Puis le but atteint, le relais est immédiatement pris par le but suivant : un job dans une grande entreprise. Et donc très vite on prend une responsabilité dans l’une des associations (un intérêt aussi profond que subit pour, disons, le vin, le basket, l’aide sociale, n’importe quoi fera l’affaire pourvu que le but soit atteint).
Et souvent ça marche : beaux jobs, beaux salaires, les parents – gardiens de but de leurs enfants – sont fiers, et à juste titre. Mais ça marche de moins en moins. Nombre d’entre ces « gagnants » se précipitent sitôt admis vers l’entrepreneuriat comme seule porte de sortie pour échapper à ce but qu’ils n’ont jamais vraiment désiré.
De plus en plus de cadres dirigeants issus des meilleures grandes écoles françaises, ayant réussi et atteint « le but », mettent pourtant leurs enfants dans une école Montessori, déchirés entre leur souhait de voir ces derniers réussir comme eux l’ont fait, et leur intuition profonde qu’il vaudrait mieux, quand-même, que ceux-ci y échappent et qu’ils poursuivent une éducation sans réel but.
Intuition profonde mais inavouable car la bascule n’est pas facile. Imaginez dans les beaux quartiers si votre enfant ne fait pas une grande école ? Eh bien on se l’imagine de plus en plus car cela arrive de plus en plus!
On les appelle « entrepreneurs », par facilité, mais on pourrait les appeler « vivants ». Bientôt on ne les appellera plus car ils seront devenus la norme. Ce sont les autres, ceux qui seront restés enfermés dans « le but », qui devront s’appeler et se justifier : c’est quoi votre problème pour avoir tant besoin d’un but dans la vie ?

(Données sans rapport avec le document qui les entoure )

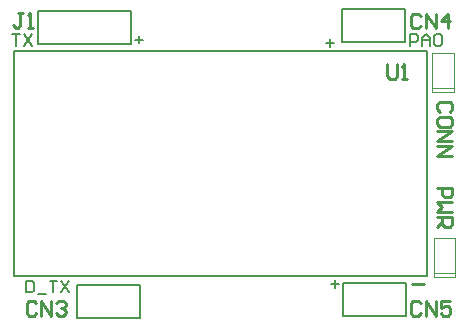
<source format=gto>
G04*
G04 #@! TF.GenerationSoftware,Altium Limited,Altium Designer,21.4.1 (30)*
G04*
G04 Layer_Color=65535*
%FSLAX44Y44*%
%MOMM*%
G71*
G04*
G04 #@! TF.SameCoordinates,1B399950-D3B7-4EFA-8D0F-ABCAEF693611*
G04*
G04*
G04 #@! TF.FilePolarity,Positive*
G04*
G01*
G75*
%ADD10C,0.2000*%
%ADD11C,0.1500*%
%ADD12C,0.1000*%
%ADD13C,0.2540*%
%ADD14C,0.2500*%
D10*
X294380Y43470D02*
X347720D01*
X294380Y15530D02*
Y43470D01*
Y15530D02*
X347720D01*
Y43470D01*
X35900Y273990D02*
X114640D01*
X35900Y246050D02*
Y273990D01*
Y246050D02*
X114640D01*
Y273990D01*
X68630Y14030D02*
Y41970D01*
X121970D01*
Y14030D02*
Y41970D01*
X68630Y14030D02*
X121970D01*
X293530Y247530D02*
Y275470D01*
X346870D01*
Y247530D02*
Y275470D01*
X293530Y247530D02*
X346870D01*
X14250Y254247D02*
X20914D01*
X17582D01*
Y244250D01*
X24247Y254247D02*
X30911Y244250D01*
Y254247D02*
X24247Y244250D01*
X25750Y45663D02*
Y35666D01*
X30748D01*
X32415Y37332D01*
Y43997D01*
X30748Y45663D01*
X25750D01*
X35747Y34000D02*
X42411D01*
X45744Y45663D02*
X52408D01*
X49076D01*
Y35666D01*
X55740Y45663D02*
X62405Y35666D01*
Y45663D02*
X55740Y35666D01*
X351000Y244750D02*
Y254747D01*
X355998D01*
X357664Y253081D01*
Y249748D01*
X355998Y248082D01*
X351000D01*
X360997Y244750D02*
Y251415D01*
X364329Y254747D01*
X367661Y251415D01*
Y244750D01*
Y249748D01*
X360997D01*
X370994Y253081D02*
X372660Y254747D01*
X375992D01*
X377658Y253081D01*
Y246416D01*
X375992Y244750D01*
X372660D01*
X370994Y246416D01*
Y253081D01*
X280000Y247082D02*
X286665D01*
X283332Y250415D02*
Y243750D01*
X118500Y249832D02*
X125164D01*
X121832Y253165D02*
Y246500D01*
X284000Y42832D02*
X290665D01*
X287332Y46164D02*
Y39500D01*
D11*
X15270Y240020D02*
X365270D01*
X15270Y50020D02*
Y240020D01*
X365270Y50020D02*
Y240020D01*
X15270Y50020D02*
X365270D01*
D12*
X370000Y238750D02*
X388000D01*
Y205750D02*
Y238750D01*
X370000Y205750D02*
Y238750D01*
Y205750D02*
X388000D01*
X370000Y208750D02*
X388000D01*
X371250Y81750D02*
X389250D01*
Y48750D02*
Y81750D01*
X371250Y48750D02*
Y81750D01*
Y48750D02*
X389250D01*
X371250Y51750D02*
X389250D01*
D13*
X353040Y43040D02*
X363197D01*
D14*
X384413Y188669D02*
X386496Y190752D01*
Y194917D01*
X384413Y197000D01*
X376083D01*
X374000Y194917D01*
Y190752D01*
X376083Y188669D01*
X386496Y178256D02*
Y182421D01*
X384413Y184504D01*
X376083D01*
X374000Y182421D01*
Y178256D01*
X376083Y176173D01*
X384413D01*
X386496Y178256D01*
X374000Y172008D02*
X386496D01*
X374000Y163678D01*
X386496D01*
X374000Y159512D02*
X386496D01*
X374000Y151181D01*
X386496D01*
X374000Y124500D02*
X386496D01*
Y118252D01*
X384413Y116169D01*
X380248D01*
X378165Y118252D01*
Y124500D01*
X386496Y112004D02*
X374000D01*
X378165Y107839D01*
X374000Y103673D01*
X386496D01*
X374000Y99508D02*
X386496D01*
Y93260D01*
X384413Y91178D01*
X380248D01*
X378165Y93260D01*
Y99508D01*
Y95343D02*
X374000Y91178D01*
X23250Y272498D02*
X19085D01*
X21167D01*
Y262085D01*
X19085Y260002D01*
X17002D01*
X14919Y262085D01*
X27415Y260002D02*
X31581D01*
X29498D01*
Y272498D01*
X27415Y270415D01*
X331669Y228998D02*
Y218585D01*
X333752Y216502D01*
X337917D01*
X340000Y218585D01*
Y228998D01*
X344165Y216502D02*
X348331D01*
X346248D01*
Y228998D01*
X344165Y226915D01*
X360169Y26415D02*
X358087Y28498D01*
X353921D01*
X351839Y26415D01*
Y18085D01*
X353921Y16002D01*
X358087D01*
X360169Y18085D01*
X364335Y16002D02*
Y28498D01*
X372665Y16002D01*
Y28498D01*
X385161D02*
X376831D01*
Y22250D01*
X380996Y24333D01*
X383079D01*
X385161Y22250D01*
Y18085D01*
X383079Y16002D01*
X378913D01*
X376831Y18085D01*
X360169Y269665D02*
X358087Y271748D01*
X353921D01*
X351839Y269665D01*
Y261335D01*
X353921Y259252D01*
X358087D01*
X360169Y261335D01*
X364335Y259252D02*
Y271748D01*
X372665Y259252D01*
Y271748D01*
X383079Y259252D02*
Y271748D01*
X376831Y265500D01*
X385161D01*
X34669Y26415D02*
X32587Y28498D01*
X28421D01*
X26339Y26415D01*
Y18085D01*
X28421Y16002D01*
X32587D01*
X34669Y18085D01*
X38835Y16002D02*
Y28498D01*
X47165Y16002D01*
Y28498D01*
X51331Y26415D02*
X53413Y28498D01*
X57579D01*
X59661Y26415D01*
Y24333D01*
X57579Y22250D01*
X55496D01*
X57579D01*
X59661Y20167D01*
Y18085D01*
X57579Y16002D01*
X53413D01*
X51331Y18085D01*
M02*

</source>
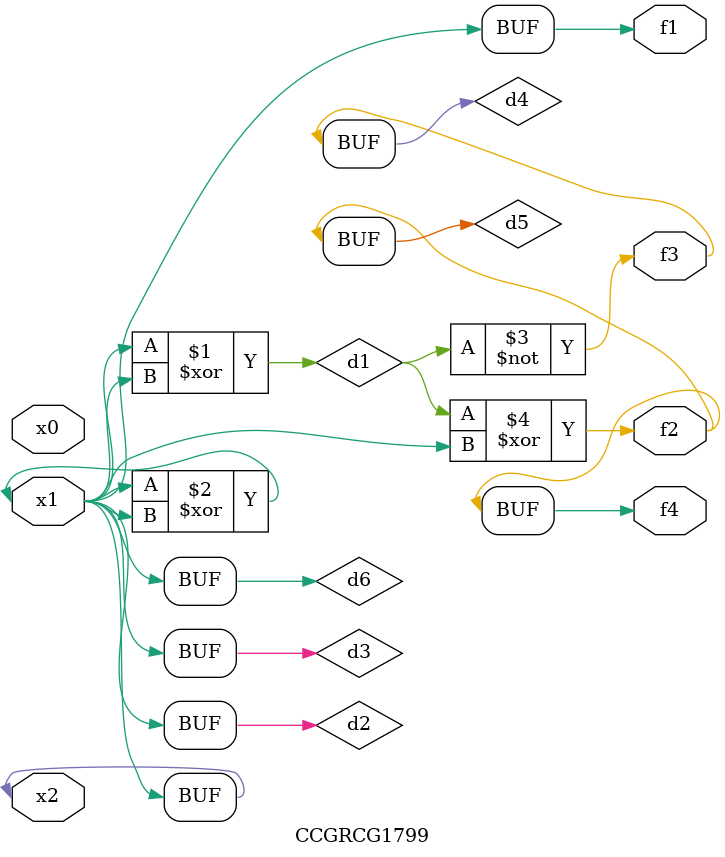
<source format=v>
module CCGRCG1799(
	input x0, x1, x2,
	output f1, f2, f3, f4
);

	wire d1, d2, d3, d4, d5, d6;

	xor (d1, x1, x2);
	buf (d2, x1, x2);
	xor (d3, x1, x2);
	nor (d4, d1);
	xor (d5, d1, d2);
	buf (d6, d2, d3);
	assign f1 = d6;
	assign f2 = d5;
	assign f3 = d4;
	assign f4 = d5;
endmodule

</source>
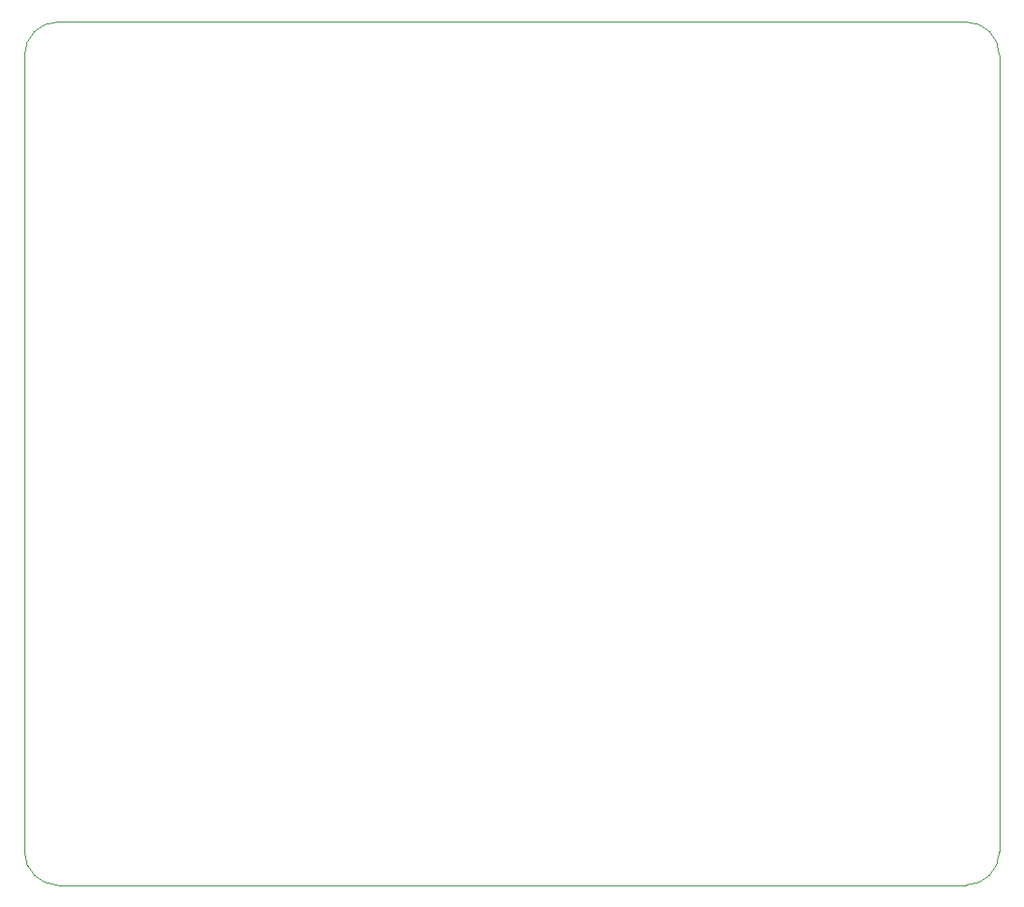
<source format=gbr>
%TF.GenerationSoftware,KiCad,Pcbnew,9.0.4-1.fc42*%
%TF.CreationDate,2025-10-01T21:15:54+08:00*%
%TF.ProjectId,lan_outlet,6c616e5f-6f75-4746-9c65-742e6b696361,rev?*%
%TF.SameCoordinates,Original*%
%TF.FileFunction,Profile,NP*%
%FSLAX46Y46*%
G04 Gerber Fmt 4.6, Leading zero omitted, Abs format (unit mm)*
G04 Created by KiCad (PCBNEW 9.0.4-1.fc42) date 2025-10-01 21:15:54*
%MOMM*%
%LPD*%
G01*
G04 APERTURE LIST*
%TA.AperFunction,Profile*%
%ADD10C,0.050000*%
%TD*%
G04 APERTURE END LIST*
D10*
X95000000Y-133500000D02*
X95000000Y-61500000D01*
X95000000Y-61500000D02*
G75*
G02*
X98000000Y-58500000I3000000J0D01*
G01*
X98000000Y-136500000D02*
G75*
G02*
X95000000Y-133500000I0J3000000D01*
G01*
X180000000Y-58500000D02*
G75*
G02*
X183000000Y-61500000I0J-3000000D01*
G01*
X183000000Y-133500000D02*
G75*
G02*
X180000000Y-136500000I-3000000J0D01*
G01*
X98000000Y-58500000D02*
X180000000Y-58500000D01*
X180000000Y-136500000D02*
X98000000Y-136500000D01*
X183000000Y-61500000D02*
X183000000Y-133500000D01*
M02*

</source>
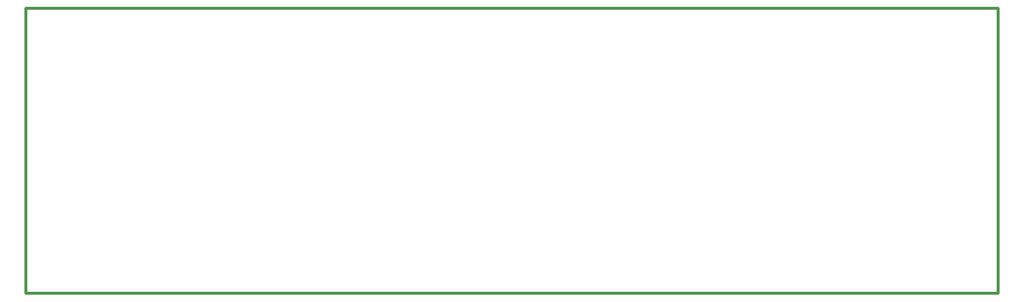
<source format=gm1>
G04 Layer_Color=16711935*
%FSLAX25Y25*%
%MOIN*%
G70*
G01*
G75*
%ADD35C,0.02000*%
D35*
X-2000Y-1000D02*
Y194000D01*
X662000D01*
Y-1000D02*
Y194000D01*
X-2000Y-1000D02*
X662000D01*
M02*

</source>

Heureusement il arrive à P Silberzahn d’avoir des candidats dans ses jurys d’admission qui ont compris cela. « Un jour, or que je demandais à cette candidate quel était son projet professionnel, comme à mon habitude avec un secret espoir mais m’attendant au sempiternel « J’ai toujours rêvé d’être… », elle me regarda bizarrement, comme si j’avais posé une question stupide (c’était le cas mais je ne pouvais l’avouer bien-sûr) et me répondit: « Eh bien je ne sais pas. Je ne connais pas du tout le monde de l’entreprise, et j’espère bien le découvrir avec les différentes matières et les différents stages durant ma scolarité. Je suis sûr que je ferai des rencontres intéressantes et que quelque chose en émergera. Je veux garder tout cela ouvert pour l’instant. » Ce fut un moment de grâce. Quel maturité et surtout quel courage! »
Une vie sans but ? Un étudiant sans projet de carrière ? Pourquoi pas ? Prendre des cours au hasard de ses envies, découvrir des choses inattendues, s’initier à la calligraphie, par exemple, totalement inutile, rencontrer des gens en dehors de son cercle et arriver à un endroit inimaginable au départ. Quelques années plus tard, connecter toutes ces choses inutiles et inventer le Macintosh avec ses superbes polices de caractère. C’est l’histoire de Steve Jobs. On peut faire pire, non?
Qui suis-je? qu’est-ce que j’aime ? (et qu’est-ce que je n’aime pas, ça marche bien aussi) avec qui ai-je envie (ou pas envie) de travailler? comment puis-je tirer parti des surprises qui ne manqueront pas de jalonner mon parcours? Pour ceux qui ne cherchent pas à découvrir la place qu’on leur a assigné dans l’ordre des choses mais qui sont décidés à se la construire tous seuls.
Alors si vous non plus n’avez aucune idée de ce que vous voulez faire dans la vie, rassurez-vous. Non seulement ce n’est pas grave, mais c’est même un gros avantage dans un monde d’incertitude et de surprises qui réduiront de toute façon à néant les plans que vous pourrez faire. On peut avancer sans but clair, la plupart des entrepreneurs le font, beaucoup de gens dans la vie le font, il est temps de l’assumer et de le revendiquer. L’absence de but, c’est la vie.